Contre Total, des Ougandais saisissent la justice française
La bataille judiciaire contre le méga-projet pétrolier de Total en Ouganda continue. Cinq associations françaises et ougandaises, ainsi que 26 Ougandais directement affectés par les projets EACOP et Tilenga, demandent réparation devant la justice française.
Depuis 2017, les projets d’exploitation pétrolière de Total en Ouganda – nommé Tilenga – et de transport du pétrole par pipeline jusqu’en Tanzanie – nommé EACOP – font des ravages auprès des communautés locales. Mardi 27 juin, accompagnées de cinq associations¹, vingt-six personnes directement affectées par le projet annoncent assigner la firme en justice sur le fondement de la loi sur le devoir de vigilance.
Les trois associations ougandaises NAPE/Amis de la Terre Ouganda, AFIEGO et Tasha Research Institute, ainsi que les deux ONG françaises Survie et Les Amis de la Terre.
Depuis l’adoption de ce texte, les entreprises françaises sont tenues d’établir un plan de vigilance, chargé de prévenir et de réparer les risques sociaux et environnementaux liés à leurs projets partout dans le monde, y compris s’ils sont menés par des filiales.
En octobre 2019, plusieurs organisations s’étaient déjà appuyées sur cette loi pour saisir la justice française. Elles avaient été déboutées de leur demande en mars dernier pour des questions de procédure, ne permettant pas d’aborder le fond de l’affaire. « Notre première action en justice visait à empêcher que le projet ne porte atteinte aux droits humains, mais aujourd’hui nous demandons réparation car les violations ont déjà été commises », rappelle Juliette Renaud, responsable de campagne pour l’ONG Les Amis de la Terre.
118 000 personnes expropriées
Jelousy Mugisha fait partie des Ougandais qui mènent cette nouvelle action. Son témoignage, lors de la conférence de presse de ce 27 juin, symbolise à lui seul les immenses préjudices pour lesquels les communautés affectées demandent réparation.
Son calvaire a commencé en 2017, lorsque Total a identifié dans son village un lieu où construire une usine de traitement du pétrole : « Après des évaluations, Total a annoncé qu’à partir du 16 mai 2017 nous n’aurions plus le droit d’exploiter nos terres agricoles. » Comme l’essentiel des 118 000 personnes expropriées pour la construction du projet, Jelousy a ainsi été privé de l’utilisation de ses terres avant de recevoir une compensation financière. Les travaux de terrassement pour l’installation de l’usine ont aussi causé des inondations dans son village, noyant ce qu’il restait de ses cultures.

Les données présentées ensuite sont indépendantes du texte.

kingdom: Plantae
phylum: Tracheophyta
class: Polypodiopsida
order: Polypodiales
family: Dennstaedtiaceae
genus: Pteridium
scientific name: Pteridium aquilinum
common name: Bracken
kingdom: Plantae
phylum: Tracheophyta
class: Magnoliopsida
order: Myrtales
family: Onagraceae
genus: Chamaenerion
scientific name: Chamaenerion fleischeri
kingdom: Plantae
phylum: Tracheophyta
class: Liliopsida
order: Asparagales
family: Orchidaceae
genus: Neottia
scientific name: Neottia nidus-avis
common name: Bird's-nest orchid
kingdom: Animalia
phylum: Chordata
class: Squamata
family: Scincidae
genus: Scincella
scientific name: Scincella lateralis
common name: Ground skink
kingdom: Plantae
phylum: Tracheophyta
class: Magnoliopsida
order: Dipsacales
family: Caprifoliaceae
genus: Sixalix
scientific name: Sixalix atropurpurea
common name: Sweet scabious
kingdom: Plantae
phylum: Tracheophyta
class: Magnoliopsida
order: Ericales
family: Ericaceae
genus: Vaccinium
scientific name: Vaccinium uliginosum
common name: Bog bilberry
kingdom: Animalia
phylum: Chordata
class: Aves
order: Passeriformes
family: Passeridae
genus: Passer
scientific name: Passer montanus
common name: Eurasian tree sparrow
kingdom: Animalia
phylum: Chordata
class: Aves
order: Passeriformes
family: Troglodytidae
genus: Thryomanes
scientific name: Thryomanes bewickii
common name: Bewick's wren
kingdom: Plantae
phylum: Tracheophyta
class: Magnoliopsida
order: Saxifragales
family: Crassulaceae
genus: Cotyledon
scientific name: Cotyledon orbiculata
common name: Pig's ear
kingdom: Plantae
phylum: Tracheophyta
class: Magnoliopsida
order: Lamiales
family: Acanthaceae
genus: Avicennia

Le fermier, père de sept enfants, a également perdu sa maison, classée sans explication préalable comme résidence secondaire. Pour s’être élevé contre ces injustices, en alertant notamment sur l’insuffisance des compensations financières et en nature, Jelousy a subi des pressions. À la suite d’un premier témoignage devant les tribunaux français en 2019, il avait été arrêté et placé en détention à son retour à l’aéroport de Kampala.
Pour Elise Le Gall, avocate des parties civiles dans cette affaire, « la responsabilité civile délictuelle de Total est engagée » face à tous les dommages causés par le projet. Selon la loi sur le devoir de vigilance, la firme aurait dû réaliser une cartographie des risques plus complète et mettre en place des mesures de compensation bien plus ambitieuses. En portant une nouvelle fois cette affaire devant le tribunal, les personnes affectées et les associations espèrent qu’elle pourra être jugée sur le fond, pour enfin contraindre Total à assumer ses responsabilités.